== About this exercise ==
Look through the lines below and copy each one that includes "SQUARE".

== Supplied data ==
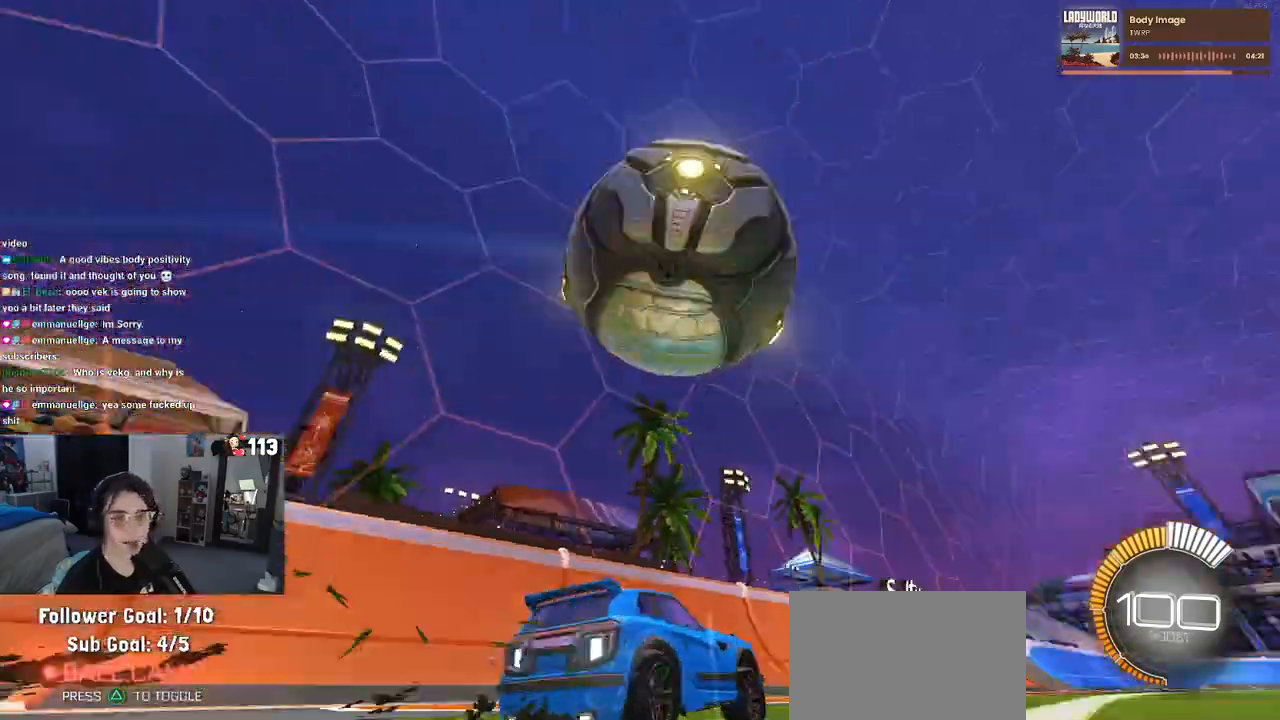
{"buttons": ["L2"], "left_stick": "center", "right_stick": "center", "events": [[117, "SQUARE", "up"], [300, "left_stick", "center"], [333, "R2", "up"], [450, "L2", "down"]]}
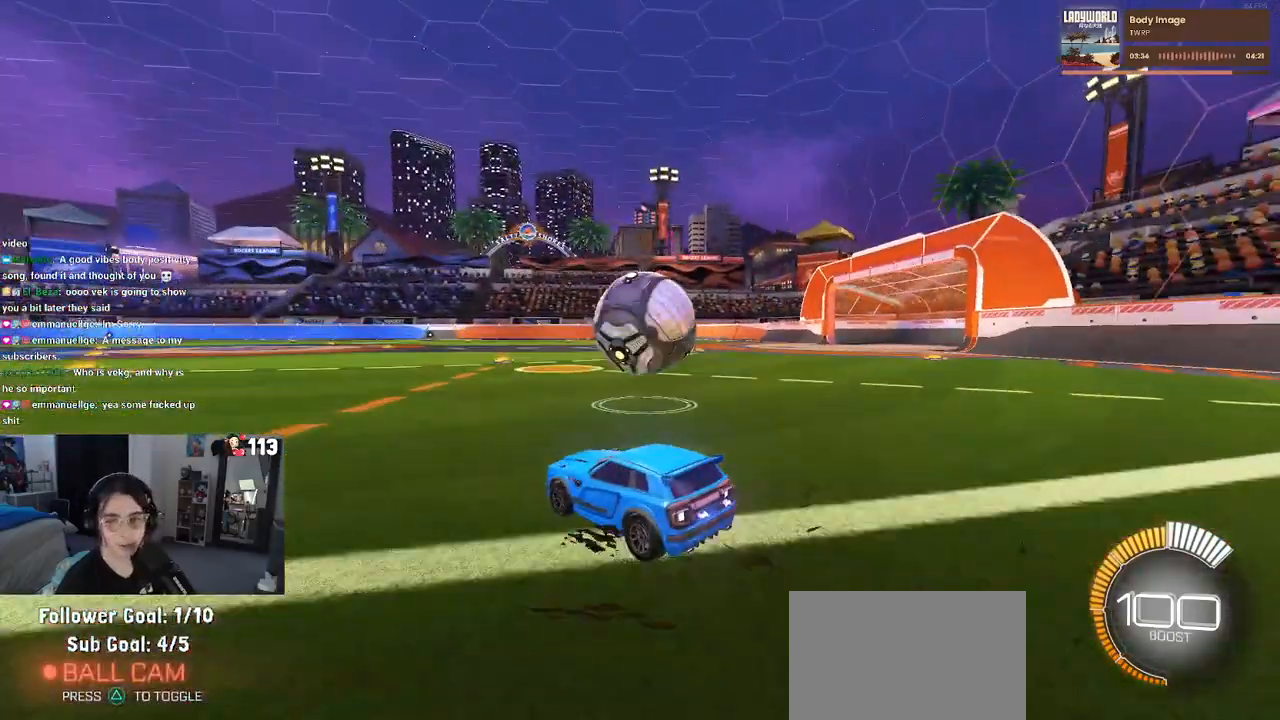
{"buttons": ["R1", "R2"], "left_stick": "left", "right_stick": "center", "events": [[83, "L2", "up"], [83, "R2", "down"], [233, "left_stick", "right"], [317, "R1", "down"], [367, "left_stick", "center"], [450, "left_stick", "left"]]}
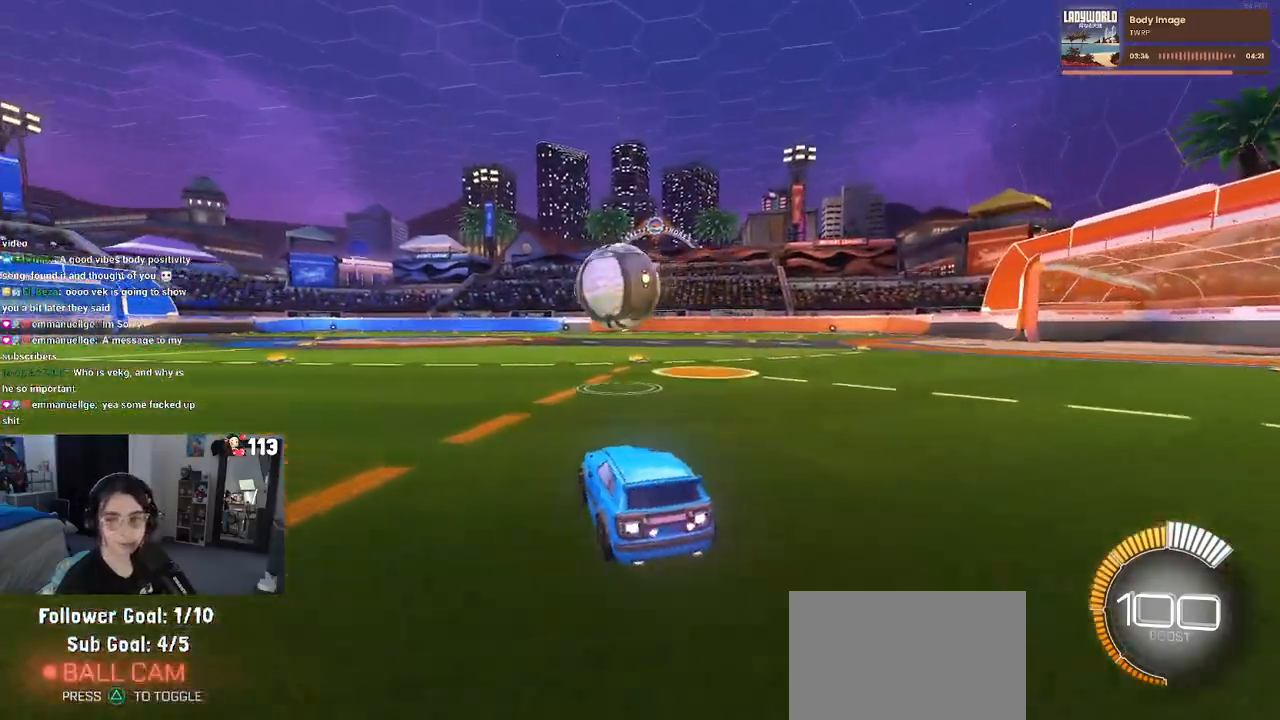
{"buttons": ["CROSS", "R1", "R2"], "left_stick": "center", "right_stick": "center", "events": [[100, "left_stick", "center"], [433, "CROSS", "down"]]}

--

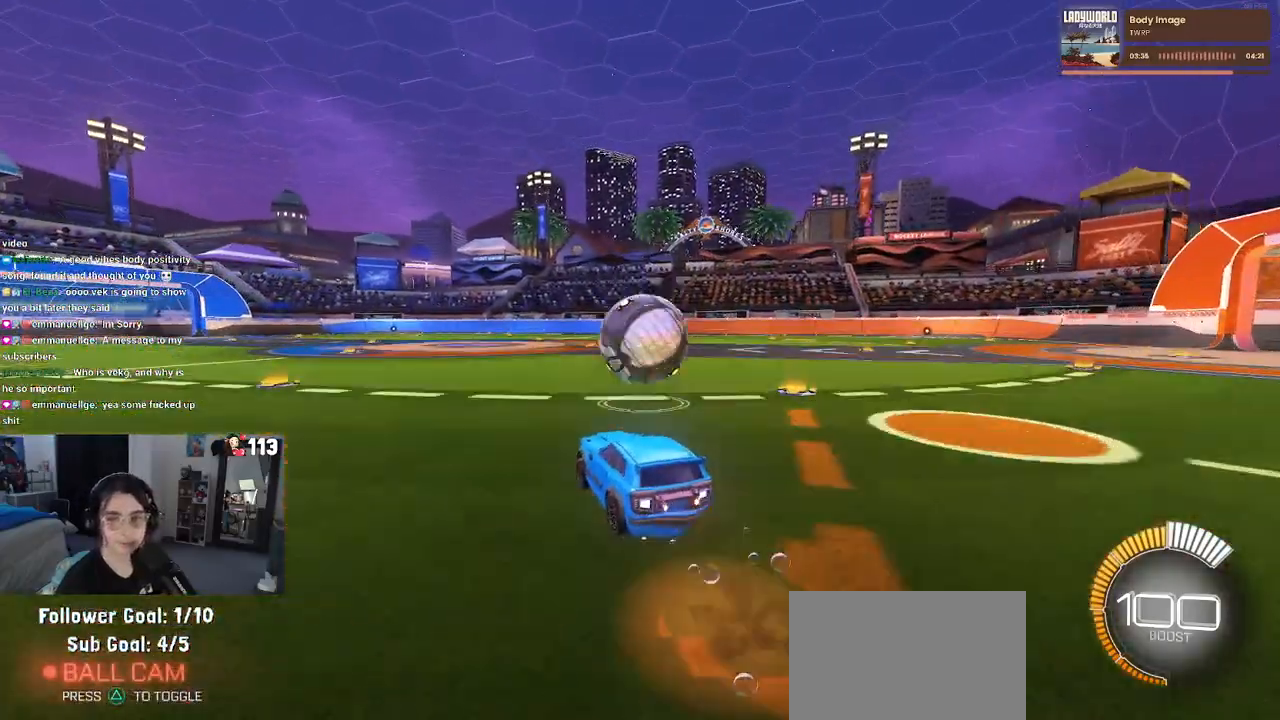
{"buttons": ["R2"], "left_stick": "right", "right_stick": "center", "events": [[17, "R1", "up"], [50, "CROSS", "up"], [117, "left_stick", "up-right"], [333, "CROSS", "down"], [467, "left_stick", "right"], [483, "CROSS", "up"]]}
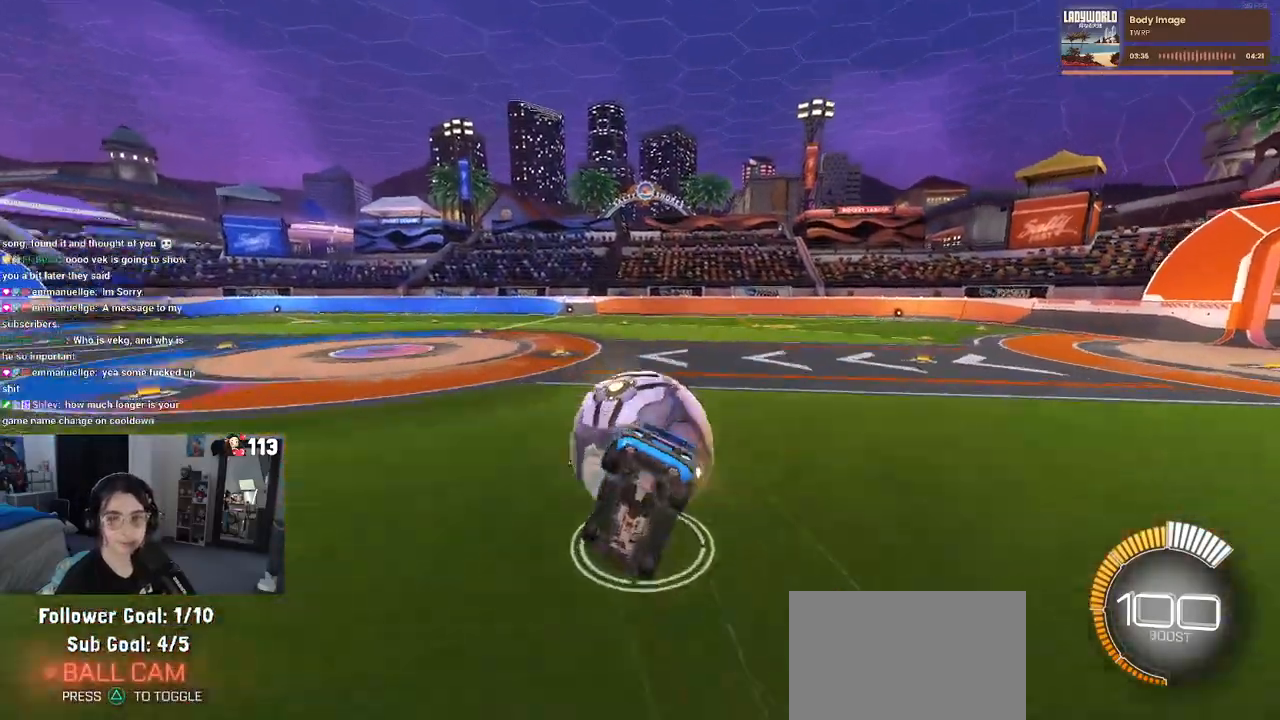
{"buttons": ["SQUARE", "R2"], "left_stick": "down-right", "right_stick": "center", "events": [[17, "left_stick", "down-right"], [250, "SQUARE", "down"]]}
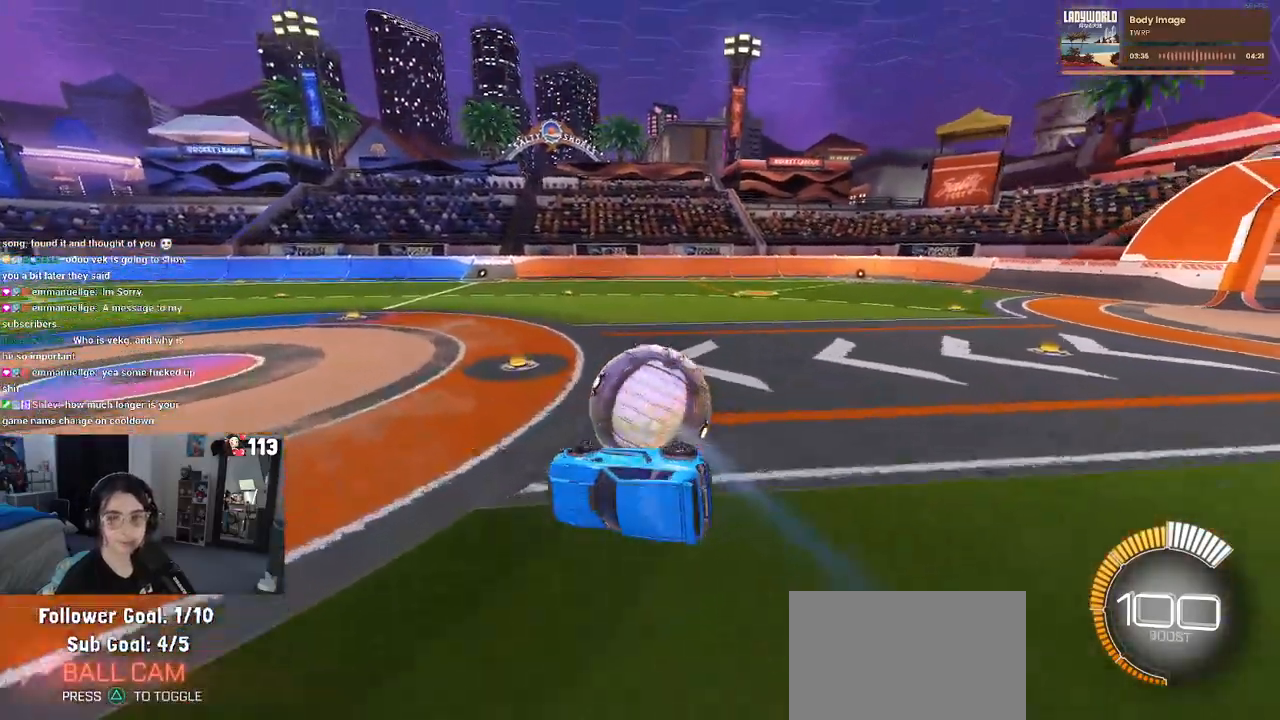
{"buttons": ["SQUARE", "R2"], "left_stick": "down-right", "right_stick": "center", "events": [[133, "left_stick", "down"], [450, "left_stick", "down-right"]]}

== Task solution ==
{"buttons": ["L2"], "left_stick": "center", "right_stick": "center", "events": [[117, "SQUARE", "up"], [300, "left_stick", "center"], [333, "R2", "up"], [450, "L2", "down"]]}
{"buttons": ["SQUARE", "R2"], "left_stick": "down-right", "right_stick": "center", "events": [[17, "left_stick", "down-right"], [250, "SQUARE", "down"]]}
{"buttons": ["SQUARE", "R2"], "left_stick": "down-right", "right_stick": "center", "events": [[133, "left_stick", "down"], [450, "left_stick", "down-right"]]}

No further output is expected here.